E a Fábula Cede Lugar ao Realismo do Cotidiano

Por Emerson Felipe

O horário das 18 horas, em geral, é caracterizado por novelas de temáticas mais leves, interioranas e fantasiosas, vide o último sucesso, a fábula Cordel Encantado. Em contrapartida a essa linha lúdica e despretensiosa que impera na faixa, surge um folhetim adulto, denso e intimista, com assuntos normalmente abordados às 21 horas: A Vida da Gente, da estreante em novelas Lícia Manzo (autora do seriado Tudo Novo de Novo, exibido em 2009).

Desde as chamadas de estreia, percebia-se que A Vida da Gente não traria grandes novidades, diferentemente de sua antecessora, que uniu temáticas incomuns - um reino europeu e cangaço do sertão brasileiro - num conto de fadas. Assuntos basilares da novela como o cotidiano das relações familiares e romances impossíveis ou repletos de obstáculos, o retorno de uma pessoa do coma e a gravidez na adolescência são motes há muito revisitados na teledramaturgia. 

Lícia Manzo, em sua estreia como autora principal na novela das 18 horas A Vida da gente.
 Houve certo receio de apostar numa sinopse madura e tradicional, oposta à leveza e ao onirismo das últimas novelas do horário. Ledo engano: A Vida da Gente fez uma bela estreia e cativou considerável parcela do público, que está se deleitando com as belas paisagens do Sul do Brasil, com os humanos e bem delineados personagens, com a notória qualidade do texto e com as arrebatadoras interpretações do elenco.
Já no primeiro capítulo tivemos uma bela prévia da sensibilidade e emoção que permeia o texto da promissora Lícia Manzo, que está sabendo criar uma boa história com ritmo envolvente.Um texto sensível, materializado em deslumbrantes imagens pela direção contemplativa de Jayme Monjardim, que compreende perfeitamente toda a delicadeza das situações criadas pela autora (destaque para a cena de amor dos protagonistas Ana - Fernanda Vasconcelos e Rodrigo - Rafael Cardoso - num rio, no primeiro capítulo, delicada e ao mesmo tempo sensual).

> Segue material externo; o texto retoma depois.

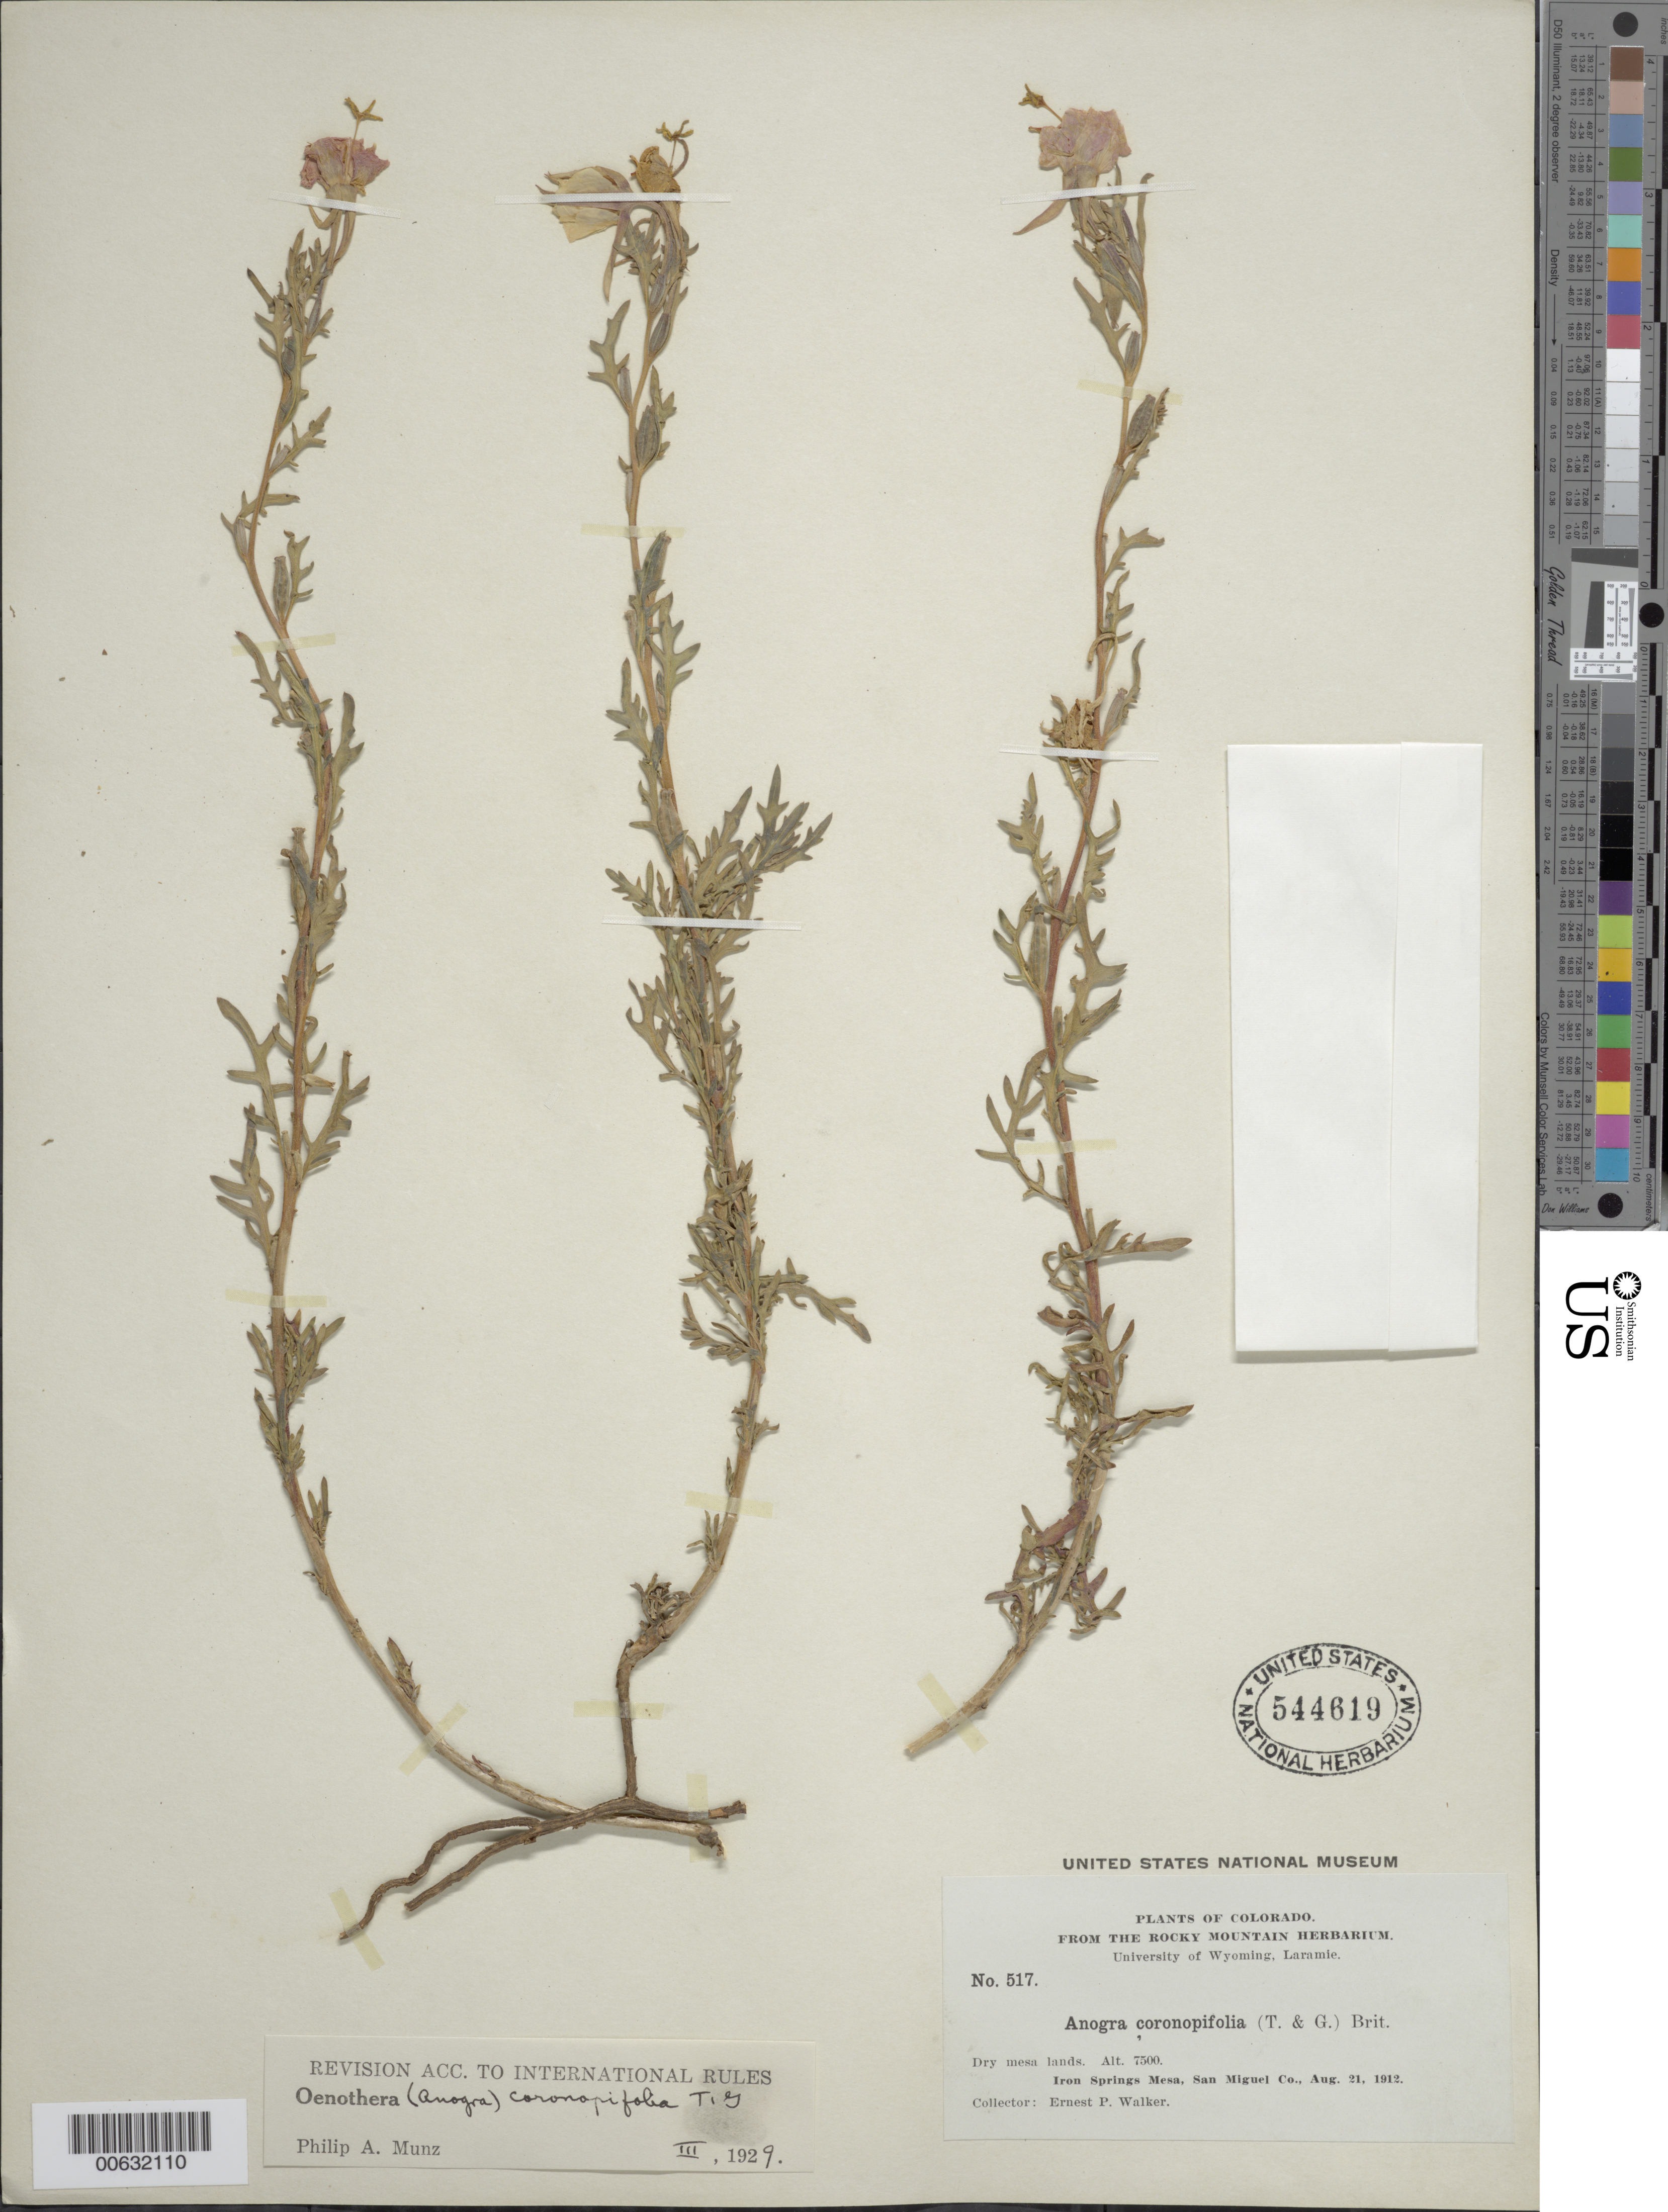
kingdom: Plantae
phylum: Tracheophyta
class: Magnoliopsida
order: Myrtales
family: Onagraceae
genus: Oenothera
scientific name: Oenothera coronopifolia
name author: Torr. & A. Gray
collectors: E. Walker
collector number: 517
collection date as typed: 21 Aug 1912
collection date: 1912-08-21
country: United States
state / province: Colorado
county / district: San Miguel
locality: Iron Springs Mesa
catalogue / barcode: US 544619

Tem havido uma constante comparação entre o estilo da estreante Lícia Manzo e do já consagrado Manoel Carlos, sobretudo pelo fato de ambos retratarem conflitos familiares e pela direção de Monjardim. Entretanto, a semelhança encerra-se aí: a abordagem desse mesmo assunto é bem distinto. Manoel Carlos parece ir mais a fundo nas questões existenciais dos conflitos e reflexões da vida, tendo a crônica, o cotidiano urbano como pano de fundo, enquanto Lícia parece concentrar-se nos acontecimentos e ganchos folhetinescos de um número menor de personagens, resolvendo as tramas à moda do folhetim tradicional. Ele, mais reflexivo e transcendental; ela mais imediatista, e ainda assim, delineando as peculiaridades e a complexa personalidade de seus personagens.
Fernanda Vasconcelos, uma atriz por vezes não muito bem vista pelos trabalhos anteriores, demonstra louvável amadurecimento Retrata com emoção e veracidade os dilemas e dificuldades de sua Ana, transbordando sensibilidade nas cenas de dúvida e sofrimento. Marjorie Estiano, na pele de Manuela, irmã de Ana, comove como a moça tímida, pouco vaidosa e preterida pela mãe, encontrando carinho no ombro da irmã confidente e da bondosa avó Iná (Nicete Bruno). A personagem tende a crescer ainda mais, ao ser acusada pela mãe Eva de culpada pelo acidente de Ana e ao se envolver com Rodrigo durante o coma da irmã, criando a sobrinha.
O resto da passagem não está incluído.